We’ll start with a stacked histogram to see the overall distribution of artwork types over time, then facet by public domain status to uncover any patterns.

Notebook [16]
Plot.plot({
  y: { grid: true },
  color: { legend: true },
  marks: [
    Plot.rectY(
      records.filter((r) => r.year > 1401), // 15th century or later
      Plot.binX({ y: "count" }, {
        x: (d) => new Date(d.year, 0, 1),
        fill: "type",
        fy: (d) => d.public ? "Public Domain" : "Copyrighted",
      }),
    ),
    Plot.ruleY([0]),
  ],
  marginLeft: 100,
  marginRight: 100,
  width: 1000,
  height: 400,
  document,
});

Copyright vs. public art overtime by medium

The distribution of artworks with copyrighted and public domain images are noticeably different. Nearly all copyrighted works appear after 1850, while public domain artworks are more evenly spread over time—except for a sharp spike in public domain drawings from the 1940s, with over 15k artworks added.
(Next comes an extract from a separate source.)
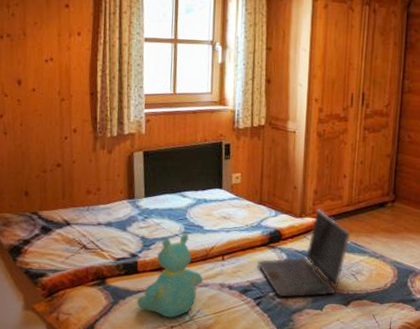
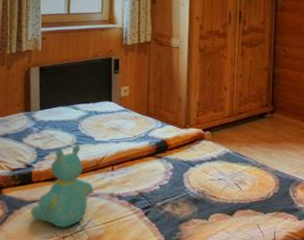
laptop computer: present [257,209,351,298] -> none [145,120,233,208]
This is a striking anomaly. Are they all from the same artist? Why only drawings? Let’s take a closer look.

We’ll filter down the public domain data to this span.

Notebook [17]
let notablePeriod = df.filter("public") // just public domain
  .filter(pl.col("year").gt(pl.lit(1925))) // between 1925 - 1955
  .filter(pl.col("year").lt(pl.lit(1955))).sort({ by: "year" });

Plot.plot({
  y: { grid: true },
  color: { legend: true },
  marks: [Plot.rectY(
    notablePeriod.toRecords(),
    Plot.binX({ y: "count" }, {
      x: (d) => new Date(d.year, 0, 1),
      fill: "type",
    }),
  )],
  document,
});

Public artwork by time

Zooming into the 1925–1955 range, we see that almost all the data falls within a much narrower window. Interestingly, the spike is highly concentrated between 1935 and 1942, with very little artwork outside this period.

Narrowing in closer, we can see that in this window there are ~18k individual drawings:

Notebook [18]
const totalNumberOfDrawings = notablePeriod
  .filter(pl.col("year").gt(pl.lit(1934)))
  .filter(pl.col("year").lt(pl.lit(1943)))
  .shape
  .height;

totalNumberOfDrawings;

made by over 1000 individuals:

Cell output
18096
const numberOfArtists = notablePeriod
  .filter(pl.col("year").gt(pl.lit(1934)))
  .filter(pl.col("year").lt(pl.lit(1943)))
  .groupBy("name")
  .len()
  .shape
  .height;

numberOfArtists;
Cell output
1034

This gets even more interesting! The artwork is not from just one specific source — there was a surge of public works between 1935 and 1942.

Let’s use our custom <Gallery /> view to explore a subset of these works — maybe seeing them will give us some insight.

Notebook [19]
render(<Gallery objects={notablePeriod.sample(100)} />);

100 samples of public paintings

So all these artworks, despite being from different individuals, have a very similar style and medium. That’s something worth digging into — what might explain this pattern?

Thanks to our custom <Gallery /> component, we can click on artworks and view their metadata. Sampling a few, we see that they all belong to the “Index of American Design” collection.

Conceived as an effort to document and preserve American folk and decorative arts, the Index of American Design consists of 18,257 watercolor renderings created between 1935 and 1942 as part of a Federal Art Project (FAP) work-relief program. Around 400 artists meticulously recreated textiles, woodcarvings, weathervanes, and other objects from across the U.S., aiming to establish a distinct American visual lineage. The project was ultimately housed at the National Gallery of Art, becoming a widely exhibited visual archive.

That’s it! We’re seeing a collection of public works funded by a federal program during the Great Depression — clear in both the data and historical context.

Conclusion

Using Deno’s Jupyter kernel, we explored the NGA Open Access dataset, combining static plots, interactive widgets, and custom JSX components to uncover patterns in the data. This led us to a historical insight—the Index of American Design, a public art project from the 1930s.

With Deno, JSX, and anywidget, we seamlessly bridged data analysis with web-based visualization, making it easy to build domain-specific tools for deeper exploration.